*WHAT YOU WILL DO*. Turn the text in the following material into a numbered list with one line per item, and leave out any blank lines.

*THE DATA*.
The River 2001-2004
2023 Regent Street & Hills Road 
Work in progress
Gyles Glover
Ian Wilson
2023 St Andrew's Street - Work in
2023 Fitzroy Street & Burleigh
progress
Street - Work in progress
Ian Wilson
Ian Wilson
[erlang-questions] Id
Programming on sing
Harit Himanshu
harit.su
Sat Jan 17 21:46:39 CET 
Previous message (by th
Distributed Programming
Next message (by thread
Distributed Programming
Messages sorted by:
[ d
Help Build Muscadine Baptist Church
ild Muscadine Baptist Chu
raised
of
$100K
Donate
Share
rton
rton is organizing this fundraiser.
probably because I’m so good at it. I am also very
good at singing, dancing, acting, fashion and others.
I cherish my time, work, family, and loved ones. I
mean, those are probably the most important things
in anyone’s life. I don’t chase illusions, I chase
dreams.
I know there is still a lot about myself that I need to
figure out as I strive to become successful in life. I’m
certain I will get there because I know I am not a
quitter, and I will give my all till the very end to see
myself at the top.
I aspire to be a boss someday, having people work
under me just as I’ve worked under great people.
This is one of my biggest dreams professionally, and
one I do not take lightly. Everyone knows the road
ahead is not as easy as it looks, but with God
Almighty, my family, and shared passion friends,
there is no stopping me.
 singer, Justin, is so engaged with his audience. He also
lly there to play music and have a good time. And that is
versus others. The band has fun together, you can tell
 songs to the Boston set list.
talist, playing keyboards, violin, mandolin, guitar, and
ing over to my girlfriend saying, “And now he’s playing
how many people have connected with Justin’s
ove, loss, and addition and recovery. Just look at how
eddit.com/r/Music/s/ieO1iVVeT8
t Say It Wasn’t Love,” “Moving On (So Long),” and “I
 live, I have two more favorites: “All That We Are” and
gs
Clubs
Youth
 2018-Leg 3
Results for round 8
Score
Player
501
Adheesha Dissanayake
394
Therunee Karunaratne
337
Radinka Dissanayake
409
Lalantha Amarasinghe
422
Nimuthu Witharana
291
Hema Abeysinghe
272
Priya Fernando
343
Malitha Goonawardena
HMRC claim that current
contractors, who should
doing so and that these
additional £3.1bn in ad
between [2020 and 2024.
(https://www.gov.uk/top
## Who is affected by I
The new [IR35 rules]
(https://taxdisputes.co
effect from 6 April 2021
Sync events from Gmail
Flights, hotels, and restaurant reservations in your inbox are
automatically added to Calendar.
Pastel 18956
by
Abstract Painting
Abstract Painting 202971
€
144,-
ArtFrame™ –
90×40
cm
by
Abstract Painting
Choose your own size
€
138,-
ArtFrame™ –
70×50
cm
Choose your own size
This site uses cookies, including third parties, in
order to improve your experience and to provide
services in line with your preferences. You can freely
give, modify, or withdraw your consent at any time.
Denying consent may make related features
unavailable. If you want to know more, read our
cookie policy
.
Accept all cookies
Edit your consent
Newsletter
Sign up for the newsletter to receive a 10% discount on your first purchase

*THE ANSWER*.
1. The River 2001-2004
2. 2023 Regent Street & Hills Road 
3. Work in progress
4. Gyles Glover
5. Ian Wilson
6. 2023 St Andrew's Street - Work in
7. 2023 Fitzroy Street & Burleigh
8. progress
9. Street - Work in progress
10. Ian Wilson
11. Ian Wilson
12. [erlang-questions] Id
13. Programming on sing
14. Harit Himanshu
15. harit.su
16. Sat Jan 17 21:46:39 CET 
17. Previous message (by th
18. Distributed Programming
19. Next message (by thread
20. Distributed Programming
21. Messages sorted by:
22. [ d
23. Help Build Muscadine Baptist Church
24. ild Muscadine Baptist Chu
25. raised
26. of
27. $100K
28. Donate
29. Share
30. rton
31. rton is organizing this fundraiser.
32. probably because I’m so good at it. I am also very
33. good at singing, dancing, acting, fashion and others.
34. I cherish my time, work, family, and loved ones. I
35. mean, those are probably the most important things
36. in anyone’s life. I don’t chase illusions, I chase
37. dreams.
38. I know there is still a lot about myself that I need to
39. figure out as I strive to become successful in life. I’m
40. certain I will get there because I know I am not a
41. quitter, and I will give my all till the very end to see
42. myself at the top.
43. I aspire to be a boss someday, having people work
44. under me just as I’ve worked under great people.
45. This is one of my biggest dreams professionally, and
46. one I do not take lightly. Everyone knows the road
47. ahead is not as easy as it looks, but with God
48. Almighty, my family, and shared passion friends,
49. there is no stopping me.
50.  singer, Justin, is so engaged with his audience. He also
51. lly there to play music and have a good time. And that is
52. versus others. The band has fun together, you can tell
53.  songs to the Boston set list.
54. talist, playing keyboards, violin, mandolin, guitar, and
55. ing over to my girlfriend saying, “And now he’s playing
56. how many people have connected with Justin’s
57. ove, loss, and addition and recovery. Just look at how
58. eddit.com/r/Music/s/ieO1iVVeT8
59. t Say It Wasn’t Love,” “Moving On (So Long),” and “I
60.  live, I have two more favorites: “All That We Are” and
61. gs
62. Clubs
63. Youth
64.  2018-Leg 3
65. Results for round 8
66. Score
67. Player
68. 501
69. Adheesha Dissanayake
70. 394
71. Therunee Karunaratne
72. 337
73. Radinka Dissanayake
74. 409
75. Lalantha Amarasinghe
76. 422
77. Nimuthu Witharana
78. 291
79. Hema Abeysinghe
80. 272
81. Priya Fernando
82. 343
83. Malitha Goonawardena
84. HMRC claim that current
85. contractors, who should
86. doing so and that these
87. additional £3.1bn in ad
88. between [2020 and 2024.
89. (https://www.gov.uk/top
90. ## Who is affected by I
91. The new [IR35 rules]
92. (https://taxdisputes.co
93. effect from 6 April 2021
94. Sync events from Gmail
95. Flights, hotels, and restaurant reservations in your inbox are
96. automatically added to Calendar.
97. Pastel 18956
98. by
99. Abstract Painting
100. Abstract Painting 202971
101. €
102. 144,-
103. ArtFrame™ –
104. 90×40
105. cm
106. by
107. Abstract Painting
108. Choose your own size
109. €
110. 138,-
111. ArtFrame™ –
112. 70×50
113. cm
114. Choose your own size
115. This site uses cookies, including third parties, in
116. order to improve your experience and to provide
117. services in line with your preferences. You can freely
118. give, modify, or withdraw your consent at any time.
119. Denying consent may make related features
120. unavailable. If you want to know more, read our
121. cookie policy
122. .
123. Accept all cookies
124. Edit your consent
125. Newsletter
126. Sign up for the newsletter to receive a 10% discount on your first purchase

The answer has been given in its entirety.